Khoo Hui Ling
Founder
The Music Studios
Dr. Khoo Hui Ling seeks and maintains diverse interests in life which nourish her artistic soul, for she is at once a pianist, music educator, researcher and entrepreneur. She believes that good music is sincere and vulnerable, an ideal she infuses into all her artistic endeavours.
Hui Ling’s sensitivity to detail and ability to elicit the strengths of every student have helped students gain entry into prestigious music programmes, festivals and competitions. As faculty at the Yong Siew Toh Conservatory of Music, she teaches contextual studies and is the teaching assistant to Prof. Thomas Hecht. In 2018, she founded The Music Studios, a collective of private music teachers with a mission to help every music learner build a lifelong friendship with music. The Music Studios has since grown with her creations of innovative programmes for both students and teachers. Having a strong conviction to positively impact the music teaching community, she serves as the Vice President of the Singapore Music Teachers’ Association and has been invited to speak at the Southeast Asian Music Academy Online symposiums, Associated Board of the Royal Schools of Music (ABRSM) Music Teacher Conferences, and the Australasian Piano Pedagogy Conference.

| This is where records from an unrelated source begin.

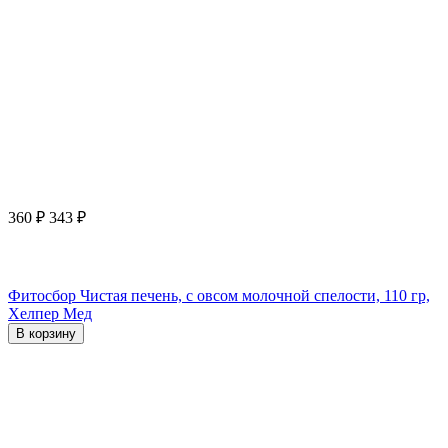
360
₽
343
₽
Фитосбор Чистая печень, с овсом молочной спелости, 110 гр,
Хелпер Мед
В корзину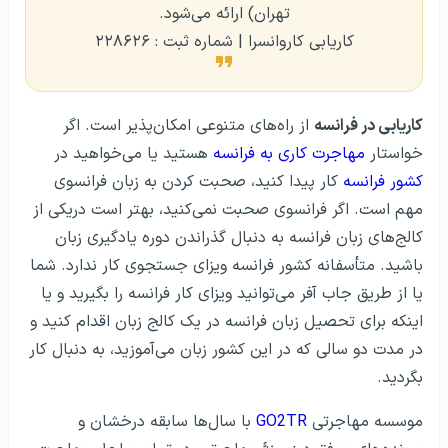
تهران) ارائه می‌شود.
کاریابی کاروانسرا | شماره ثبت : ۲۲۸۶۲۶
کاریابی در فرانسه
از راه‌های متنوعی امکان‌پذیر است. اگر
خواستار
مهاجرت کاری به فرانسه
هستید یا می‌خواهید در
کشور فرانسه
کار پیدا کنید، صحبت کردن به زبان فرانسوی
مهم است. اگر فرانسوی صحبت نمی‌کنید، بهتر است دریکی از
کالج‌های زبان فرانسه به دنبال گذراندن دوره یادگیری زبان
باشید. متأسفانه کشور فرانسه ویزای جستجوی کار ندارد. شما
یا از طریق جاب آفر می‌توانید ویزای کار فرانسه را بگیرید و یا
اینکه برای تحصیل زبان فرانسه در یک کالج زبان اقدام کنید و
در مدت دو سالی که در این کشور زبان می‌آموزید، به دنبال کار
بگردید.
موسسه مهاجرتی
GO2TR
با سال‌ها سابقه درخشان و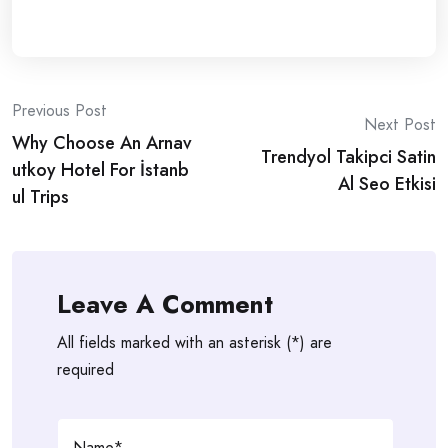
Post
Previous Post
Next Post
Why Choose An Arnav
navigation
Trendyol Takipci Satin
utkoy Hotel For İstanb
Al Seo Etkisi
ul Trips
Leave A Comment
All fields marked with an asterisk (*) are
required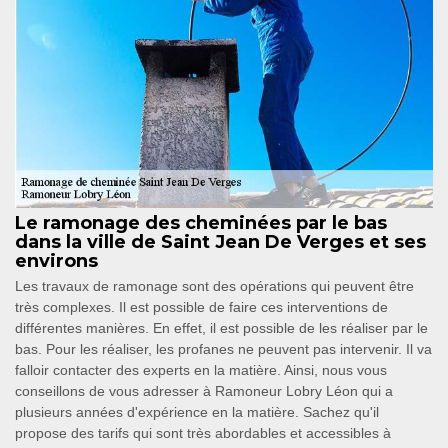
Le ramonage des cheminées par le bas
dans la ville de Saint Jean De Verges et ses
environs
Les travaux de ramonage sont des opérations qui peuvent être
très complexes. Il est possible de faire ces interventions de
différentes manières. En effet, il est possible de les réaliser par le
bas. Pour les réaliser, les profanes ne peuvent pas intervenir. Il va
falloir contacter des experts en la matière. Ainsi, nous vous
conseillons de vous adresser à Ramoneur Lobry Léon qui a
plusieurs années d'expérience en la matière. Sachez qu'il
propose des tarifs qui sont très abordables et accessibles à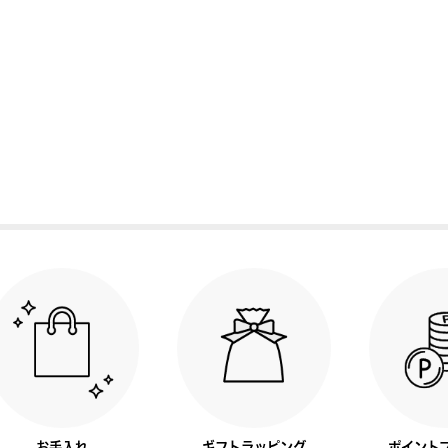
お手入れ
ギフトラッピング
ポイント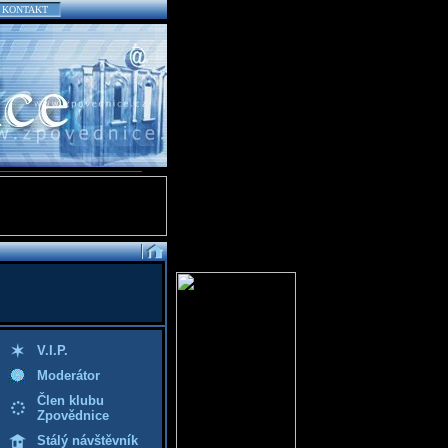
KONTAKT
V.I.P.
Moderátor
Člen klubu
Zpovědnice
Stálý návštěvník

Constant musing on the interconnectivity between art and the world around us has inspired Hui Ling’s eclectic array of musical projects. Her artistry at the piano has been heard in creatively programmed recitals in the United States, Europe and Singapore. Forays into multidisciplinary performance have led to the production of Walking in the Wild, a music and dance collaboration first presented at the 2019 Performers’ Presents International Artistic Research Symposium at YST. In 2016, she produced short documentaries on the confluence of Chinese traditional music and painting in Tan Dun’s 8 Memories in Watercolour, culminating in a multimedia performance that premiered in the United States and Singapore. In her spare time, Hui Ling fiddles around on the erhu, which she picked up as a teenager. She likens playing the erhu after a busy day to drinking a cup of fragrant Chinese tea with an old friend.